━━━━━ Excerpted passage

Soil fertility and minimum tillage equipment trials in the North Central, Namibia

by

C. Rigourd, T. Sappe and P. Talavera

Northern Namibia Rural Development Project,
P.O BOX 498 OSHAKATI, NAMIBIA

Abstract

The paper highlights investigations conducted to identify soil types and their fertility status in the North Central Division of Namibia. The survey was necessary to describe the soil status before introducing minimum tillage and soil conservation tillage practices in the area. Several animal drawn implements were tested on the farmers' fields. These included cultivators from Senegal, Zimbabwe and Zambia. Pleriminary results of the survey have been reported and discussed.

1. Introduction

The Northern Namibia Rural Development Project (NNRDP) started its activities in 1994. The project adopted an Action Oriented Research approach, working with farmers as equal partners in pilot communities of the North Central Division (NCD). Project staff and farmers identified weeding as a major constraint in the area. Consequently, in 1994/95 and 1995/96, tests on three animal drawn cultivators, the Senegalese cultivator, French cultivator and BS 41 were conducted. By 1996, the use of the cultivator for weeding had become an extension message.

━━━━━━━━━━

**Work required:**
Carry on writing the Namibia soil and tillage paper from the point where its introduction stops. The lines that come next have no connection to the Namibia soil and tillage paper.

━━━━━ Information given

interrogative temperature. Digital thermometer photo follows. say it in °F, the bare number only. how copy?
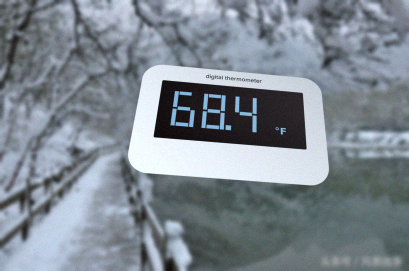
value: 68.4
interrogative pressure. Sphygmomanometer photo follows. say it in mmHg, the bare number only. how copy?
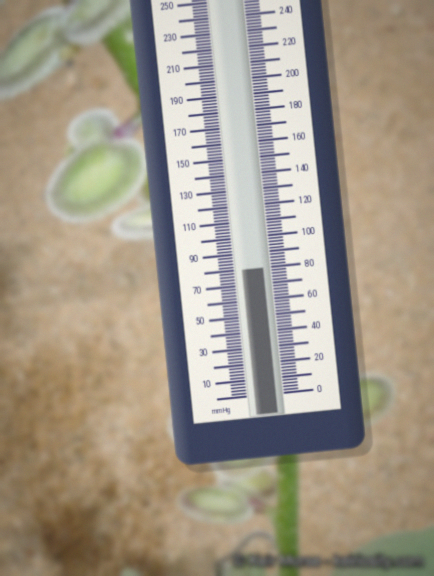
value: 80
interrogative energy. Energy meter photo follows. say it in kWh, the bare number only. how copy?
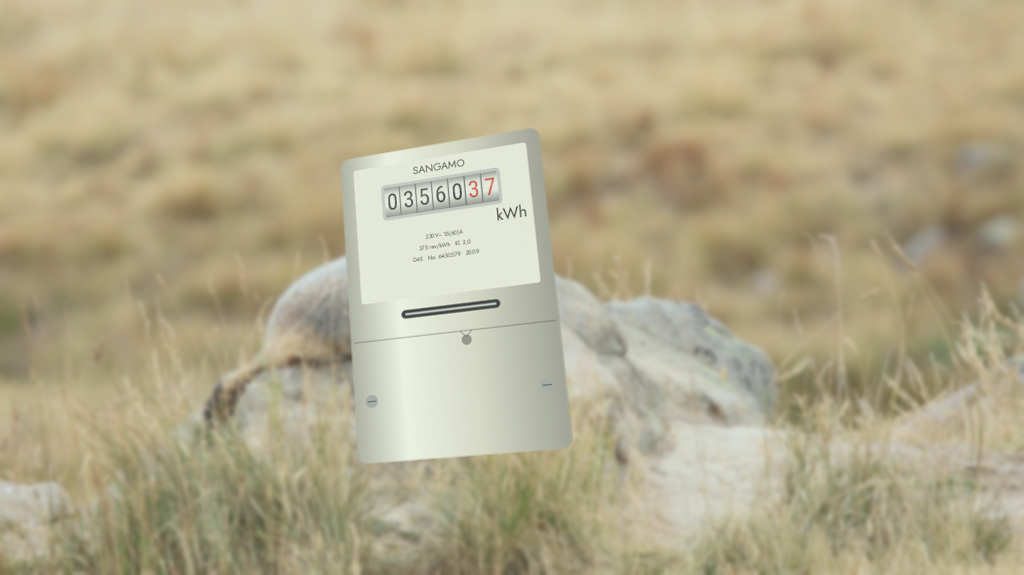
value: 3560.37
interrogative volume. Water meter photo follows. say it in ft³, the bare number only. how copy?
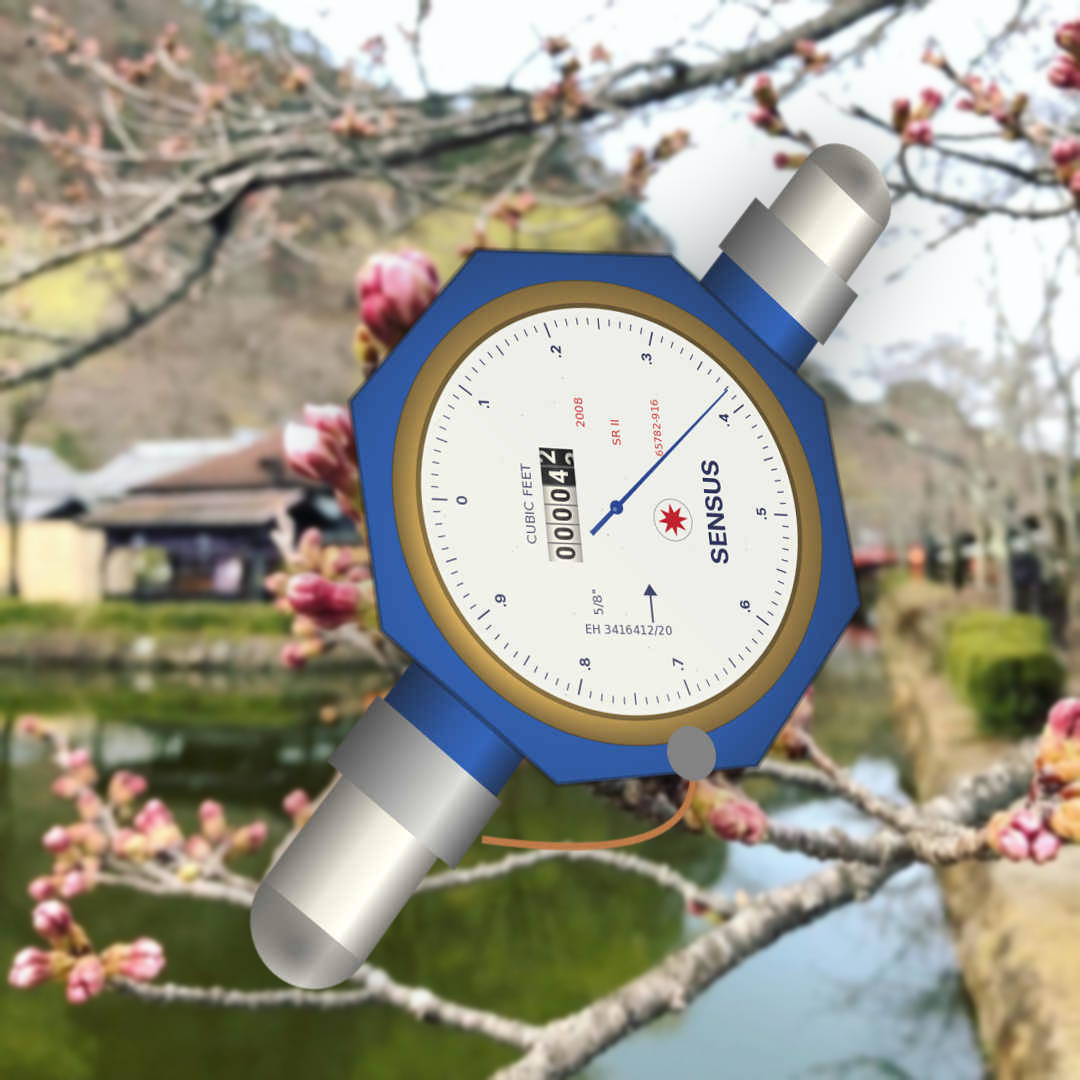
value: 42.38
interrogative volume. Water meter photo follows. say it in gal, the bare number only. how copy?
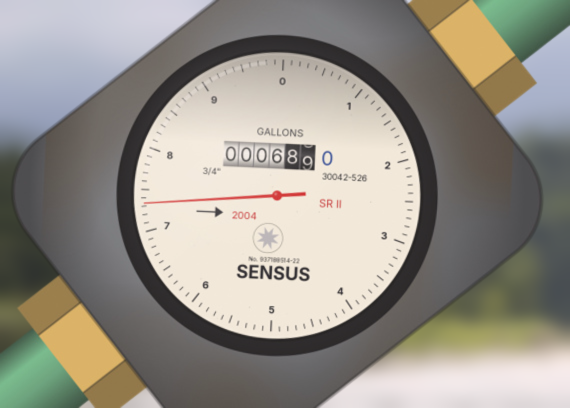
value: 6887.3
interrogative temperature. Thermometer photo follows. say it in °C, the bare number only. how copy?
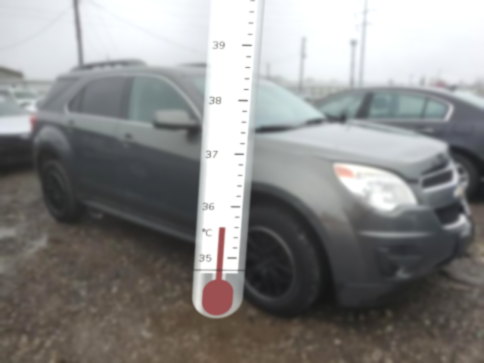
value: 35.6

━━━━━━━━━━

**Task answer:**
During the 1996/97 and 1997/98 seasons, tests on minimum tillage and dry sowing with animal traction in the North Central were initiated. It was realized that the selection of appropriate equipment and the definition of comprehensive extension messages would be incomplete without a fair knowledge of the soil types in the area.

In 1996 a soil survey was therefore initiated and carried out in 1997 and 1998.

1.1 Objectives

The main objectives of the survey were:

  • to assess farmers’ knowledge of the different types of soil
  • to assess soil characteristics
  • to identify and investigate some of the fertility problems in the NCD
  • to gather information on farmers practices and
  • to analyse the rational of the use of implements for minimum tillage in the North central regions.

2. Materials and methods

The following activities were carried out:

  • 22 interviews, specifically on soil fertility, with farmers from 4 NNRDP pilot communities namely: Eefa (Central Oshana area, Oshana Region), Eunda, Onesi (Western area, Omusati Region), and Onamutanda (Central and Eastern Oshana area Ohangwena Region).
  • Collection of 42 soil samples which were analysed by the agricultural laboratory in Windhoek. Soil profiles were drawn from 15 sites.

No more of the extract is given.